+++ Data supplied

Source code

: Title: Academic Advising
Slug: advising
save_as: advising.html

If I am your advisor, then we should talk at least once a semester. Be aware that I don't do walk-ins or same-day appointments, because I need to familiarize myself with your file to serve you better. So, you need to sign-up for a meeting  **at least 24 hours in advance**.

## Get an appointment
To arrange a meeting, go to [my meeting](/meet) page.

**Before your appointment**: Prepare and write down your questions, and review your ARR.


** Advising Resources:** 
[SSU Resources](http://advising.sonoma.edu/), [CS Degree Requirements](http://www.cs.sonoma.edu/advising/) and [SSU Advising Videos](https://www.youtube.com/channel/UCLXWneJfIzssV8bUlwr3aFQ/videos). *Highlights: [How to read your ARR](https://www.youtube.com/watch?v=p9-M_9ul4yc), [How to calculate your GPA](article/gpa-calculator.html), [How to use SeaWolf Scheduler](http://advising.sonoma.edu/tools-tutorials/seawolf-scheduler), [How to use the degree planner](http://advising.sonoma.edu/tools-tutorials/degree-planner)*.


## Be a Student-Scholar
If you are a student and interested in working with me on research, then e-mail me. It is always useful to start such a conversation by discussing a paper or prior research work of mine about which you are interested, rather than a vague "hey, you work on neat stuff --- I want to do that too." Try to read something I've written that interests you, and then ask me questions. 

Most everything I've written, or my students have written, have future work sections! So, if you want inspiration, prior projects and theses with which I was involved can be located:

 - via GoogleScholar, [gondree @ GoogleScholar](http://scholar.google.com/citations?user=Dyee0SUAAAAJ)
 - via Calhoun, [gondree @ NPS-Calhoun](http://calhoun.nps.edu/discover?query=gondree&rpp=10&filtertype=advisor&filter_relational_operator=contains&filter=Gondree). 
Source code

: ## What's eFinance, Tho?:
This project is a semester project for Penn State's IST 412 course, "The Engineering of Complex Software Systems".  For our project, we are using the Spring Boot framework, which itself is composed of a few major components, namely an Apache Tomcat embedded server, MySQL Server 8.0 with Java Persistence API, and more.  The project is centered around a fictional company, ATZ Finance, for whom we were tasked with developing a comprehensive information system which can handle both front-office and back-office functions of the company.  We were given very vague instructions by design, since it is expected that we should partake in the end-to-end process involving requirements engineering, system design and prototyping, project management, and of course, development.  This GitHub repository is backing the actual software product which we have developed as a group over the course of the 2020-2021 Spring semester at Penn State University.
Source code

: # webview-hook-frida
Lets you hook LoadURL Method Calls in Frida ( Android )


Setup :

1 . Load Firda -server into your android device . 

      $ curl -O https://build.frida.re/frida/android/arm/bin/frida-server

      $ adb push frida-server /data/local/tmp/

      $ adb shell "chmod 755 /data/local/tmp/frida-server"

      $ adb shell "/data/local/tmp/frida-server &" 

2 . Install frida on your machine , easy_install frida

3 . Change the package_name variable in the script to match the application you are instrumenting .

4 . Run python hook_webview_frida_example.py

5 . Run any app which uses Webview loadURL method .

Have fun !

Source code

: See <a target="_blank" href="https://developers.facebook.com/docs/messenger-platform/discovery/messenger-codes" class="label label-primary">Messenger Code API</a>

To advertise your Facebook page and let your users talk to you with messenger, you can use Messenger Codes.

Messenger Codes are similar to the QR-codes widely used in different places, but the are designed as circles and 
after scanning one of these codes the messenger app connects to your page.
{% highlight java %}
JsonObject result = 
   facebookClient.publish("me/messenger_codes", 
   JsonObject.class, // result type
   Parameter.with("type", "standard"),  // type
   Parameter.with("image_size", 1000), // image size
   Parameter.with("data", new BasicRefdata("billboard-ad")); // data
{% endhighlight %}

++++++

Problem requirements
Here the job is to set down exactly the lines of the material above that fall between the one with "[SSU Resources](http://advising.sonoma.edu/), [CS" and the one with "## Be a Student-Scholar", inclusive, and nothing beyond them.

Reply
[SSU Resources](http://advising.sonoma.edu/), [CS Degree Requirements](http://www.cs.sonoma.edu/advising/) and [SSU Advising Videos](https://www.youtube.com/channel/UCLXWneJfIzssV8bUlwr3aFQ/videos). *Highlights: [How to read your ARR](https://www.youtube.com/watch?v=p9-M_9ul4yc), [How to calculate your GPA](article/gpa-calculator.html), [How to use SeaWolf Scheduler](http://advising.sonoma.edu/tools-tutorials/seawolf-scheduler), [How to use the degree planner](http://advising.sonoma.edu/tools-tutorials/degree-planner)*.


## Be a Student-Scholar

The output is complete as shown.